Roxana Giron is a a home-health worker and single mom with four daughters, two of whom have disabilities. She said she works 68 hours a week as a home-health aide, with no overtime or holiday pay, for $10 an hour. So, she's working with SEIU to form a union, and said she's at the national conference to advocate for better treatment.

"Working all these hours is killing me, because I'm so tired," she said. "And I wish to work only 40 hours a week. And I don't think it's fair, working so hard for so little money."

Home health-care workers were exempt from minimum-wage and overtime laws until last month, when an Obama administration rule went into effect. Working more than eight hours a day or 40 hours a week without overtime pay is illegal in Nevada. Last year, a bill to allow up to 12 hours a day without overtime failed in the state legislature.

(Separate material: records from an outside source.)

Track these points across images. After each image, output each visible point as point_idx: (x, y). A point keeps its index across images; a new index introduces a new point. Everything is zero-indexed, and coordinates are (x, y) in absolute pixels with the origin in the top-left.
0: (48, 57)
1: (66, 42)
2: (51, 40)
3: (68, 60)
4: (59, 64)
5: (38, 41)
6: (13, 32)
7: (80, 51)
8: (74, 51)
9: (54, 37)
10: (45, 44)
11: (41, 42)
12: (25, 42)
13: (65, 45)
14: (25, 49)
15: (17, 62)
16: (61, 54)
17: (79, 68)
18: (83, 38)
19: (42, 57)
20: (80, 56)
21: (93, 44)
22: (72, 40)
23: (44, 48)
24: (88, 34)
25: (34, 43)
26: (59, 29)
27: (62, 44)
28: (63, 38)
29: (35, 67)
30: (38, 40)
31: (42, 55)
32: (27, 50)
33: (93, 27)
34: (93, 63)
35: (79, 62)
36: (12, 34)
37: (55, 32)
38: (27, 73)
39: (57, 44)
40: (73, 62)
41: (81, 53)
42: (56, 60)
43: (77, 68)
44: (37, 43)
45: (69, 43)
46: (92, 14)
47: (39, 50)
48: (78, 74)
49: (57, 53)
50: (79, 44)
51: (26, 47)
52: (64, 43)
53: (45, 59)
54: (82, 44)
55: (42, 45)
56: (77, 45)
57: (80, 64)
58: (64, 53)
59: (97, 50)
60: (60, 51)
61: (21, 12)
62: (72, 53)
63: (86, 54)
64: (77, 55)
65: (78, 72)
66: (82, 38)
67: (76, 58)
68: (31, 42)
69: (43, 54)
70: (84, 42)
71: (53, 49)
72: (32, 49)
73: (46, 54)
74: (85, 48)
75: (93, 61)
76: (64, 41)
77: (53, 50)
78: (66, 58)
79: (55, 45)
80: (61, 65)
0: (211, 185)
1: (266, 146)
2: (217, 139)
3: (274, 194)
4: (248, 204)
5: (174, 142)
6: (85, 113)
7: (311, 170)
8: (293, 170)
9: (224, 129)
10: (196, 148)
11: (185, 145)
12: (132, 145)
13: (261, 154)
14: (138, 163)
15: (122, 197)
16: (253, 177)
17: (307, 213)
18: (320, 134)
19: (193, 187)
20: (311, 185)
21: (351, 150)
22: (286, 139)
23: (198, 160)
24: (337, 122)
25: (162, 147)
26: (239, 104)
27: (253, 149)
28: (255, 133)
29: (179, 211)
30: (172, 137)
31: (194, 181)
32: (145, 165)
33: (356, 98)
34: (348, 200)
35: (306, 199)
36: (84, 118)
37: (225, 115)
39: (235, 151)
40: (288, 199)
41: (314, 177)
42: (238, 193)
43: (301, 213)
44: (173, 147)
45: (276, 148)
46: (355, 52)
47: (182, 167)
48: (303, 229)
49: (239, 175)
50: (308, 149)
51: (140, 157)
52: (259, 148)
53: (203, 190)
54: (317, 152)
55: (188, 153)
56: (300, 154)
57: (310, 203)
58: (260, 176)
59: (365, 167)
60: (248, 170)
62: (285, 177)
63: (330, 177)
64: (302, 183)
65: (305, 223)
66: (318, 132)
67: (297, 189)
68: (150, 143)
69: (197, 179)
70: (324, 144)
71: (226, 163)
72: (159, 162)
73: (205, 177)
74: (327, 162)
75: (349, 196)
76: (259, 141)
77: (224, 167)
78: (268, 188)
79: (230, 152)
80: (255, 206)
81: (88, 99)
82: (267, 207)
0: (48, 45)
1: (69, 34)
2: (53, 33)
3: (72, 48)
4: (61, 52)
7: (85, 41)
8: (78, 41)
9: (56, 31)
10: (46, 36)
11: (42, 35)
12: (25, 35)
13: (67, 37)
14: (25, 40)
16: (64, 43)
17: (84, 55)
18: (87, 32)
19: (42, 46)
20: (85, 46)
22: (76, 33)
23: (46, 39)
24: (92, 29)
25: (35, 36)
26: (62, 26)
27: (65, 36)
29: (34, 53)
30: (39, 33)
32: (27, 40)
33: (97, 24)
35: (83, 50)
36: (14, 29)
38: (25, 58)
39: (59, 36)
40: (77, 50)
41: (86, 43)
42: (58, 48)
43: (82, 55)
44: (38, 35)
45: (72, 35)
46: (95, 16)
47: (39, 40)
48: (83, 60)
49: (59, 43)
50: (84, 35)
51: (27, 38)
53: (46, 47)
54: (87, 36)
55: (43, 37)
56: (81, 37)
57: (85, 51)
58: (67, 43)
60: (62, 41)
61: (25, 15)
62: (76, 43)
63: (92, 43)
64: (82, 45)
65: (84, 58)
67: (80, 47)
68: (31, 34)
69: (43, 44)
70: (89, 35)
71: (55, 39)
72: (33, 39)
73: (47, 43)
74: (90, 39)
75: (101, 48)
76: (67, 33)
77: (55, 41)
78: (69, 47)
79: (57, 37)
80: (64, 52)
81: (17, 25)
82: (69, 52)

Jose Macias, whose father works for McDonald's, is an organizer with the Fight for $15 campaign in Las Vegas. He said he's inspired by the stories he's hearing from other workers at the conference.

"This issue is really important, because it's not fair that people that are working for corporations that make millions of dollars on the workers' back, are having poverty wages," he said.

A ballot initiative
to raise the minimum wage in Nevada to $13 an hour by 2024 was pulled by its backers this spring, who said the timing wasn't right.

Nevada State Sen. Tick Segerblom sponsored a proposal to amend the Constitution and raise the minimum wage to $15 last session, but it failed. He is expected to reintroduce it in 2017.